* [Directions for this task]:
Look below for the line that has "(usegerberattributes yes)". Set down the lines from there through the line that has "(hpglpenspeed 20)", exactly as written.

*** Opening of Provided entries ***

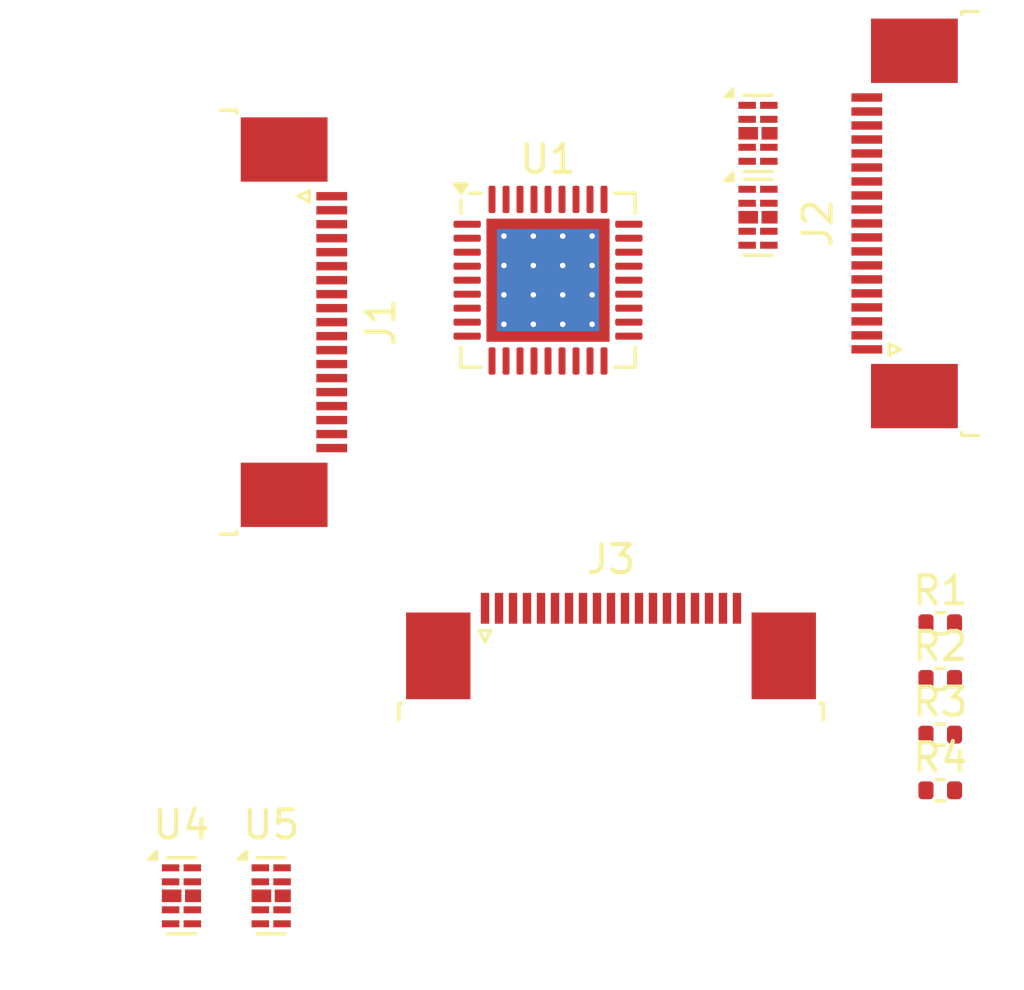
<source format=kicad_pcb>
(kicad_pcb
	(version 20241229)
	(generator "pcbnew")
	(generator_version "9.0")
	(general
		(thickness 1.6)
		(legacy_teardrops no)
	)
	(paper "A4")
	(layers
		(0 "F.Cu" signal)
		(2 "B.Cu" signal)
		(9 "F.Adhes" user "F.Adhesive")
		(11 "B.Adhes" user "B.Adhesive")
		(13 "F.Paste" user)
		(15 "B.Paste" user)
		(5 "F.SilkS" user "F.Silkscreen")
		(7 "B.SilkS" user "B.Silkscreen")
		(1 "F.Mask" user)
		(3 "B.Mask" user)
		(17 "Dwgs.User" user "User.Drawings")
		(19 "Cmts.User" user "User.Comments")
		(21 "Eco1.User" user "User.Eco1")
		(23 "Eco2.User" user "User.Eco2")
		(25 "Edge.Cuts" user)
		(27 "Margin" user)
		(31 "F.CrtYd" user "F.Courtyard")
		(29 "B.CrtYd" user "B.Courtyard")
		(35 "F.Fab" user)
		(33 "B.Fab" user)
		(39 "User.1" user)
		(41 "User.2" user)
		(43 "User.3" user)
		(45 "User.4" user)
	)
	(setup
		(pad_to_mask_clearance 0)
		(allow_soldermask_bridges_in_footprints no)
		(tenting front back)
		(pcbplotparams
			(layerselection 0x00000000_00000000_55555555_5755f5ff)
			(plot_on_all_layers_selection 0x00000000_00000000_00000000_00000000)
			(disableapertmacros no)
			(usegerberextensions no)
			(usegerberattributes yes)
			(usegerberadvancedattributes yes)
			(creategerberjobfile yes)
			(dashed_line_dash_ratio 12.000000)
			(dashed_line_gap_ratio 3.000000)
			(svgprecision 4)
			(plotframeref no)
			(mode 1)
			(useauxorigin no)
			(hpglpennumber 1)
			(hpglpenspeed 20)
			(hpglpendiameter 15.000000)
			(pdf_front_fp_property_popups yes)
			(pdf_back_fp_property_popups yes)
			(pdf_metadata yes)
			(pdf_single_document no)
			(dxfpolygonmode yes)
			(dxfimperialunits yes)
			(dxfusepcbnewfont yes)
			(psnegative no)
			(psa4output no)
			(plot_black_and_white yes)
			(sketchpadsonfab no)
			(plotpadnumbers no)
			(hidednponfab no)
			(sketchdnponfab yes)
			(crossoutdnponfab yes)
			(subtractmaskfromsilk no)
			(outputformat 1)
			(mirror no)
			(drillshape 1)
			(scaleselection 1)
			(outputdirectory "")
		)
	)
	(net 0 "")
	(net 1 "GND")
	(net 2 "/HDMI_SCL")
	(net 3 "unconnected-(J1-Pad14)")
	(net 4 "TMDS0-")
	(net 5 "/HDMI_SDA")
	(net 6 "TMDS1-")
	(net 7 "TMDSClk+")
	(net 8 "TMDS2+")
	(net 9 "+5V")
	(net 10 "TMDS0+")
	(net 11 "TMDSClk-")
	(net 12 "TMDS2-")
	(net 13 "unconnected-(J1-Pad13)")
	(net 14 "TMDS1+")
	(net 15 "HPD")
	(net 16 "unconnected-(J2-Pin_6-Pad6)")
	(net 17 "SCL_A")
	(net 18 "TMDS1_A-")
	(net 19 "TMDS0_A-")
	(net 20 "unconnected-(J2-Pin_7-Pad7)")
	(net 21 "SDA_A")
	(net 22 "TMDSClk_A+")
	(net 23 "TMDS2_A-")
	(net 24 "TMDS1_A+")
	(net 25 "TMDS2_A+")
	(net 26 "TMDSClk_A-")
	(net 27 "HPD_A")
	(net 28 "TMDS0_A+")
	(net 29 "TMDS0_B+")
	(net 30 "TMDSClk_B-")
	(net 31 "TMDS0_B-")
	(net 32 "TMDSClk_B+")
	(net 33 "HPD_B")
	(net 34 "SCL_B")
	(net 35 "TMDS1_B-")
	(net 36 "unconnected-(J3-Pin_6-Pad6)")
	(net 37 "SDA_B")
	(net 38 "TMDS2_B-")
	(net 39 "TMDS1_B+")
	(net 40 "TMDS2_B+")
	(net 41 "unconnected-(J3-Pin_7-Pad7)")
	(net 42 "SEL")
	(net 43 "+3.3V")
	(footprint "Package_DFN_QFN:Diodes_UDFN-10_1.0x2.5mm_P0.5mm" (layer "F.Cu") (at 104.6575 110.75))
	(footprint "Package_DFN_QFN:Texas_RHH0036C_VQFN-36-1EP_6x6mm_P0.5mm_EP4.4x4.4mm_ThermalVias" (layer "F.Cu") (at 117.75 88.75))
	(footprint "Package_DFN_QFN:Diodes_UDFN-10_1.0x2.5mm_P0.5mm" (layer "F.Cu") (at 125.25 86.5))
	(footprint "Resistor_SMD:R_0402_1005Metric" (layer "F.Cu") (at 131.76 103))
	(footprint "Resistor_SMD:R_0402_1005Metric" (layer "F.Cu") (at 131.76 106.98))
	(footprint "Resistor_SMD:R_0402_1005Metric" (layer "F.Cu") (at 131.76 104.99))
	(footprint "Package_DFN_QFN:Diodes_UDFN-10_1.0x2.5mm_P0.5mm" (layer "F.Cu") (at 107.8625 110.75))
	(footprint "Connector_FFC-FPC:TE_1-1734839-9_1x19-1MP_P0.5mm_Horizontal" (layer "F.Cu") (at 108.675 90.25 -90))
	(footprint "Resistor_SMD:R_0402_1005Metric" (layer "F.Cu") (at 131.76 101.01))
	(footprint "Package_DFN_QFN:Diodes_UDFN-10_1.0x2.5mm_P0.5mm" (layer "F.Cu") (at 125.25 83.5))
	(footprint "Connector_FFC-FPC:TE_1-1734839-9_1x19-1MP_P0.5mm_Horizontal" (layer "F.Cu") (at 120 101.825))
	(footprint "Connector_FFC-FPC:TE_1-1734839-9_1x19-1MP_P0.5mm_Horizontal" (layer "F.Cu") (at 130.486917 86.721713 90))
	(embedded_fonts no)
)

</source>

*** Close of Provided entries ***

* [Solution to the exercise]:
			(usegerberattributes yes)
			(usegerberadvancedattributes yes)
			(creategerberjobfile yes)
			(dashed_line_dash_ratio 12.000000)
			(dashed_line_gap_ratio 3.000000)
			(svgprecision 4)
			(plotframeref no)
			(mode 1)
			(useauxorigin no)
			(hpglpennumber 1)
			(hpglpenspeed 20)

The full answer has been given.